* [Try it]:
The result should be every line that contains the word "Peintre", taken from the material.

* [Input data]:
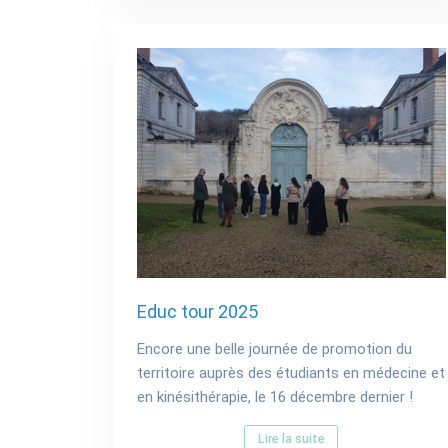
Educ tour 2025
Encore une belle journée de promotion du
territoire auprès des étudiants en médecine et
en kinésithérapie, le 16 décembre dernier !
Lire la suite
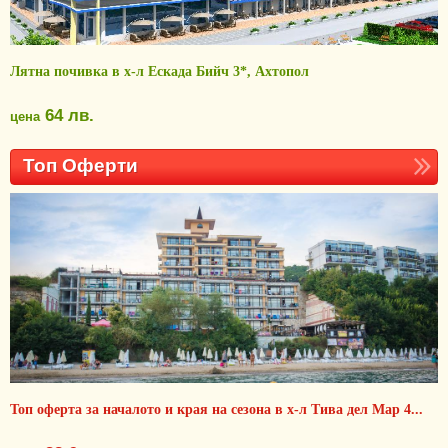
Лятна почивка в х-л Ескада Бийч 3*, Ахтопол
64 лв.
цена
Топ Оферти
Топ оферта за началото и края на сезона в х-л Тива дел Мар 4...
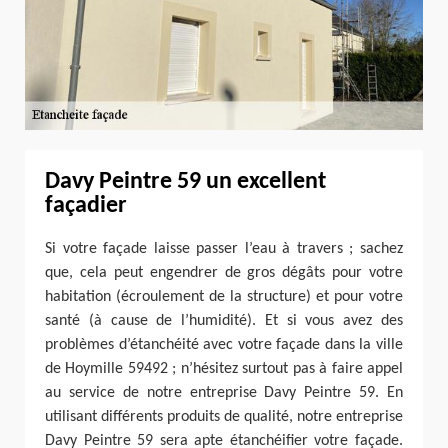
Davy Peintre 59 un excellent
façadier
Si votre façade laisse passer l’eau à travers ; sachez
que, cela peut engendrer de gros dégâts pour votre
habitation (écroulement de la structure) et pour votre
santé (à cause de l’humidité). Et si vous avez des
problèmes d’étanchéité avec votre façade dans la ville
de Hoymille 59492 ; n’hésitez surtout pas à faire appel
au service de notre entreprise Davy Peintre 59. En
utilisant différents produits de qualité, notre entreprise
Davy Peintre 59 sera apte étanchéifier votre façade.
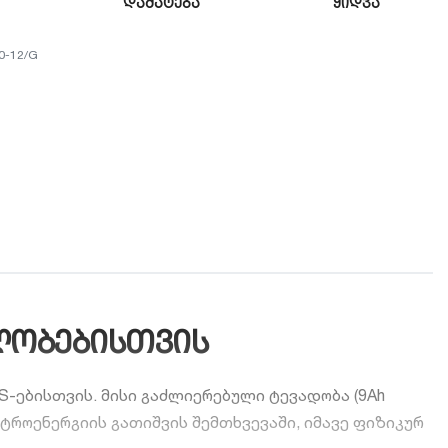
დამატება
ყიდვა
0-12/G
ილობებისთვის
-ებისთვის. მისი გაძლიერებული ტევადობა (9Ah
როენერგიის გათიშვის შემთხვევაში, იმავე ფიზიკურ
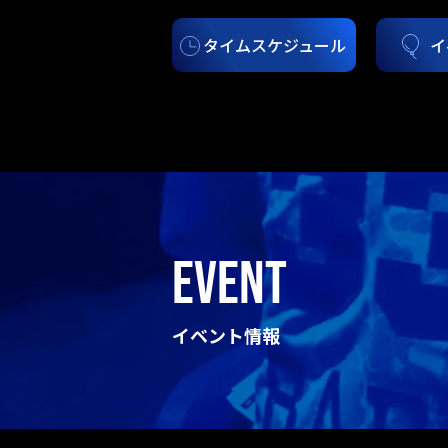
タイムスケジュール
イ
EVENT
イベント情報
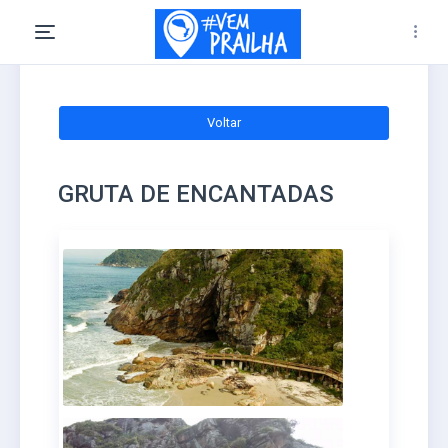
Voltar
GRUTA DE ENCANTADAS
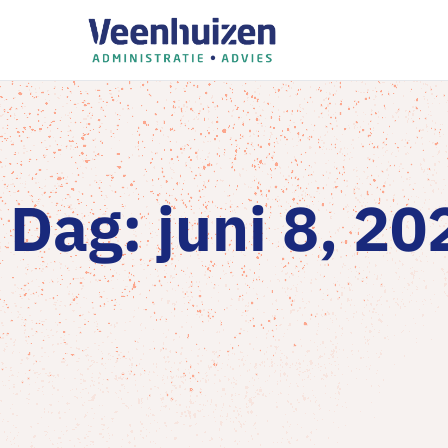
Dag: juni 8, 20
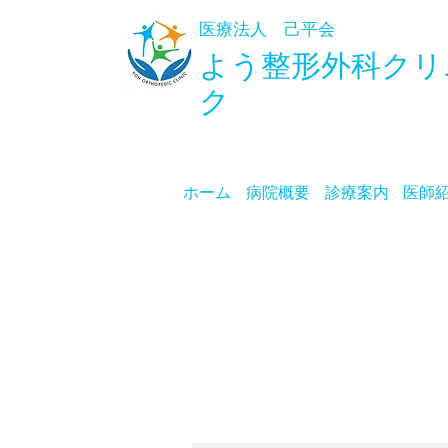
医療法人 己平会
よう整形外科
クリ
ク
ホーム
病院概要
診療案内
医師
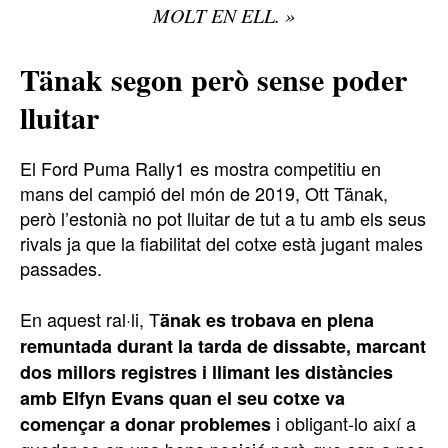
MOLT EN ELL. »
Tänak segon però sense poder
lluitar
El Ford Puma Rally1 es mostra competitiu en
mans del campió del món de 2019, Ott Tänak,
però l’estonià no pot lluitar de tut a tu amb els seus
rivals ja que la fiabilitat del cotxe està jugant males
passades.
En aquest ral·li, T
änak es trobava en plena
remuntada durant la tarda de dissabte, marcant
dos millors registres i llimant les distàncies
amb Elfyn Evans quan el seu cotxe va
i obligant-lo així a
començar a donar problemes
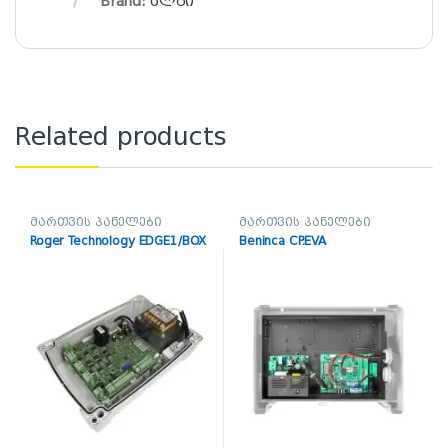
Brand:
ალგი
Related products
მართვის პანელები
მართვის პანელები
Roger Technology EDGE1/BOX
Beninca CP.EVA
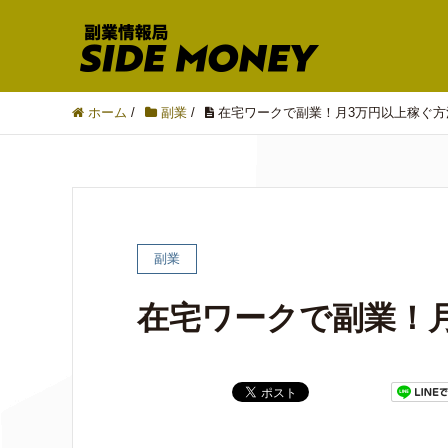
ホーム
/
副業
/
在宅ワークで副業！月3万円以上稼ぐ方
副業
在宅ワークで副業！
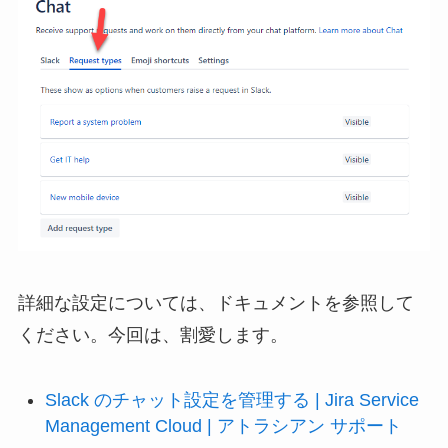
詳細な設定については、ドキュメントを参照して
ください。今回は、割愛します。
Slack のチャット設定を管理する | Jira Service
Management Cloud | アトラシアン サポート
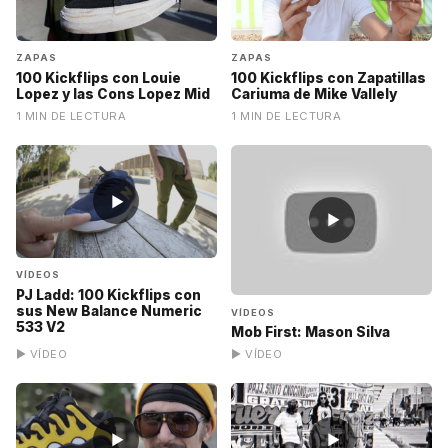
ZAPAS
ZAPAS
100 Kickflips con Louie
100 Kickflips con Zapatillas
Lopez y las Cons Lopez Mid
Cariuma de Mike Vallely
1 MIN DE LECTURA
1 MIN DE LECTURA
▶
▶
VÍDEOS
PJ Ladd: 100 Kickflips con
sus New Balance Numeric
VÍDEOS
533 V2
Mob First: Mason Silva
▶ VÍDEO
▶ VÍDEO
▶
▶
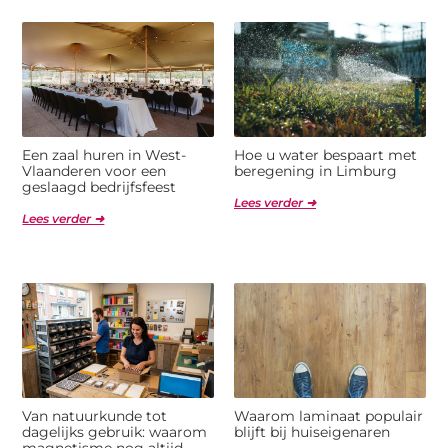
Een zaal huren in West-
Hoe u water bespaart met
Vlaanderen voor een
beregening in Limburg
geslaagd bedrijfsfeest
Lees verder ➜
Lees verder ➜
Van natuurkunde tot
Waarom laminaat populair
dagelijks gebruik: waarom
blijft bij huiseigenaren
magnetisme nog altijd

* [Written answer]:
Davy Peintre 59 un excellent
au service de notre entreprise Davy Peintre 59. En
Davy Peintre 59 sera apte étanchéifier votre façade.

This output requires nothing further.